» Stored data:

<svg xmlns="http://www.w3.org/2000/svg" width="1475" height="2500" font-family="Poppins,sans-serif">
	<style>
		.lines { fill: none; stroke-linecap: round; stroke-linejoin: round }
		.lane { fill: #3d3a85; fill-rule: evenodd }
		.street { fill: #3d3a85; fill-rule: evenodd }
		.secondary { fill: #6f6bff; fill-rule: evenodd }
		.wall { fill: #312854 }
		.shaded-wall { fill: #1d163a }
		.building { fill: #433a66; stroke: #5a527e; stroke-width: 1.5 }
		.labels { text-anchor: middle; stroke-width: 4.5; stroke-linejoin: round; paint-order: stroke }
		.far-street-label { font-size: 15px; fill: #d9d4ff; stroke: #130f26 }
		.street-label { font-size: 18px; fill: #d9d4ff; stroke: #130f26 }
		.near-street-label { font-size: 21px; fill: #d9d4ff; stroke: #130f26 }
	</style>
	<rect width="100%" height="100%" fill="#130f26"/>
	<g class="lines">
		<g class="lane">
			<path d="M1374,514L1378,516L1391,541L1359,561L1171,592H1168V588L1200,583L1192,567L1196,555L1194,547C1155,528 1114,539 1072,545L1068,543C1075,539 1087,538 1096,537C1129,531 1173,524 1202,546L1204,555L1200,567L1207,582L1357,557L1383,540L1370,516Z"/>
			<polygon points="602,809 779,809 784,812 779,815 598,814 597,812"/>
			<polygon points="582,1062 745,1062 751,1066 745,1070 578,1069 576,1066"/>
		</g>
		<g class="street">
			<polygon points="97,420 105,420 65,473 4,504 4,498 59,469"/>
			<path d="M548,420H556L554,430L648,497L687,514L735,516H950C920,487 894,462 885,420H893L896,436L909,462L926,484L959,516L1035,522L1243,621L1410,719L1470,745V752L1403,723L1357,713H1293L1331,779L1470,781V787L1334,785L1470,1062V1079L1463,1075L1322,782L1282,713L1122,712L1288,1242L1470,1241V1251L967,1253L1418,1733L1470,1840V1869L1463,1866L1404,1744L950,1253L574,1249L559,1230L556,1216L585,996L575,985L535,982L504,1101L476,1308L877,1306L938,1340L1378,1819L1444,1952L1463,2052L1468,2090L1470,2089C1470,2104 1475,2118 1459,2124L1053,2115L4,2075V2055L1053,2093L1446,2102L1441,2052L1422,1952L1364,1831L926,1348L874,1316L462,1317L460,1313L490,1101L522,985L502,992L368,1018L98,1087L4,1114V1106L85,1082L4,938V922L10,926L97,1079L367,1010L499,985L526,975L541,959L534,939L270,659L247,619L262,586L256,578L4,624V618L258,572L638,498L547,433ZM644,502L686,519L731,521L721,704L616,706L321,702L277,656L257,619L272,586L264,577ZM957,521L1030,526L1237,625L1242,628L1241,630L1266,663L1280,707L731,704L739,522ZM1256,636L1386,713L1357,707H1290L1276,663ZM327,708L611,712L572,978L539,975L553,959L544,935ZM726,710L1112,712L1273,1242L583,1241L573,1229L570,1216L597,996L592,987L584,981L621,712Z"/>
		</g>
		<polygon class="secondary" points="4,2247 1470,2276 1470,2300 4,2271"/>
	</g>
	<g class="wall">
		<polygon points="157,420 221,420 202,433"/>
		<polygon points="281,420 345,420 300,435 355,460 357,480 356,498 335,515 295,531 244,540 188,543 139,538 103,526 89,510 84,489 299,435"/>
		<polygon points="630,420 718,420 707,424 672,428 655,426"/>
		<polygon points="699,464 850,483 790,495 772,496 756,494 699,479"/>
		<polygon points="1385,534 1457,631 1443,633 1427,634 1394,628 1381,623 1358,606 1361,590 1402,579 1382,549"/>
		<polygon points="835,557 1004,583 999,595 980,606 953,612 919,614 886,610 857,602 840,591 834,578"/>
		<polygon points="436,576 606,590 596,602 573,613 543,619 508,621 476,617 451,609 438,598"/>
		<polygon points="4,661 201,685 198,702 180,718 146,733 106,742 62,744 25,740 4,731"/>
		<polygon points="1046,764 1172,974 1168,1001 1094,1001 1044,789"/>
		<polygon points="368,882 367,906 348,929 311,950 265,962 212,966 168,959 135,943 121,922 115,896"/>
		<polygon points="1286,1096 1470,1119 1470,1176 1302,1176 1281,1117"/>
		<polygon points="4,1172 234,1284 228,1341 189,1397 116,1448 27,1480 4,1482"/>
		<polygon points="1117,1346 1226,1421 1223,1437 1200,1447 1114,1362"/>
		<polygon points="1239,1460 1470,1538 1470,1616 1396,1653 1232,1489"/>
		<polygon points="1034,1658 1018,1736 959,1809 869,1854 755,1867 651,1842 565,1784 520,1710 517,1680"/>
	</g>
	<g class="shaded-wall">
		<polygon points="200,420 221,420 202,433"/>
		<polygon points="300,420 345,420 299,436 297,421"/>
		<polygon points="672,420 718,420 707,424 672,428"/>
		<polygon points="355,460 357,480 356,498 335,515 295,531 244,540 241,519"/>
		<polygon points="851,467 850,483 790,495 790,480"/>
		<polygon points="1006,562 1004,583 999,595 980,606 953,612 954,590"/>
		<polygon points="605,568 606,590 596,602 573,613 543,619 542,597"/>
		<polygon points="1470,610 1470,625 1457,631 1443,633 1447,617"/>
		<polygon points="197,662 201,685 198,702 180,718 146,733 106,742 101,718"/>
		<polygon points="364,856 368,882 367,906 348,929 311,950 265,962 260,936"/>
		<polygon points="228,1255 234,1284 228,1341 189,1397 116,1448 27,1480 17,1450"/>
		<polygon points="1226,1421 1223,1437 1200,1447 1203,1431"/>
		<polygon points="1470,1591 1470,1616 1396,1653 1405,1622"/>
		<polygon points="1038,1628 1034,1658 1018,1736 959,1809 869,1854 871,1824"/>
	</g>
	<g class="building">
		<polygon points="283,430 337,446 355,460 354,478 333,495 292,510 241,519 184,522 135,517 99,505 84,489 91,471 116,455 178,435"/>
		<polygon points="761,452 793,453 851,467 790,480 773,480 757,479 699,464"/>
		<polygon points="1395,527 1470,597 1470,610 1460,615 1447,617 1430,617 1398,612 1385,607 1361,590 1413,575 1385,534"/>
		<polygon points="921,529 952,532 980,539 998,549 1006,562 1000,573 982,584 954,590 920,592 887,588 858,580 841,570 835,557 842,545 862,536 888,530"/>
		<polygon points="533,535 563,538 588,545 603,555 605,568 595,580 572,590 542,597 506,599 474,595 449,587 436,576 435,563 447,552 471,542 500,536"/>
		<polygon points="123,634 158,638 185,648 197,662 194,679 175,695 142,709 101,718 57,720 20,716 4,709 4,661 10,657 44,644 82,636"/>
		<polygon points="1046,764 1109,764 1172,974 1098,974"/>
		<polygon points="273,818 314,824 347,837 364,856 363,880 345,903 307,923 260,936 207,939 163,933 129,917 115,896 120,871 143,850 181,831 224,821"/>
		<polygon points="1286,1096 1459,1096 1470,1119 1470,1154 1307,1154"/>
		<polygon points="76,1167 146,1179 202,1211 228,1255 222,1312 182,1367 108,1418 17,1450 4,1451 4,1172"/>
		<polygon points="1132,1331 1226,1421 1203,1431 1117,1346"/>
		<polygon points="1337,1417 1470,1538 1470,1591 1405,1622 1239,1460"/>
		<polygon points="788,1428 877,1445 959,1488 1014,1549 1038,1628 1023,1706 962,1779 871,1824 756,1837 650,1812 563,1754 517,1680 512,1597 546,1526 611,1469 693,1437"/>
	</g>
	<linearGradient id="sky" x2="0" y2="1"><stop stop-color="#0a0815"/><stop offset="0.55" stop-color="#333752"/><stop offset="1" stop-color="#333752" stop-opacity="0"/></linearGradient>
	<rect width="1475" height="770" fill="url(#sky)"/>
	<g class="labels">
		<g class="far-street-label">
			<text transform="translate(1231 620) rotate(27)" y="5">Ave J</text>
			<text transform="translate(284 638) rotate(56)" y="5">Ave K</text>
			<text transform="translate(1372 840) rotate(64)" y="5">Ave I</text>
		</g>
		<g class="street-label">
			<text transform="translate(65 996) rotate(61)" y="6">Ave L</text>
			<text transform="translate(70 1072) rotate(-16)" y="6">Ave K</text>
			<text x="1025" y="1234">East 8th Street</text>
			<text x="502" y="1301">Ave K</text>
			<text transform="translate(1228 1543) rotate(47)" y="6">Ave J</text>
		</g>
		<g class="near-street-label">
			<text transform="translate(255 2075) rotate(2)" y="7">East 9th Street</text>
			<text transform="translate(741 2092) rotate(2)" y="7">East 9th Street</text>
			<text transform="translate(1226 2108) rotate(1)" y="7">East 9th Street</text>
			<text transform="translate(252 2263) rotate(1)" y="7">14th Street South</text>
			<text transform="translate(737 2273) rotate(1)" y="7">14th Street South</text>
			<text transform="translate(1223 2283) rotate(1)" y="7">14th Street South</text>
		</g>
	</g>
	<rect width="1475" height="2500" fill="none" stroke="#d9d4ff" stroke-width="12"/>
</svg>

» PROBLEM DETAILS: If a line in the records above holds the string "lines", copy it out.

» EXERCISE RESULT:
		.lines { fill: none; stroke-linecap: round; stroke-linejoin: round }
	<g class="lines">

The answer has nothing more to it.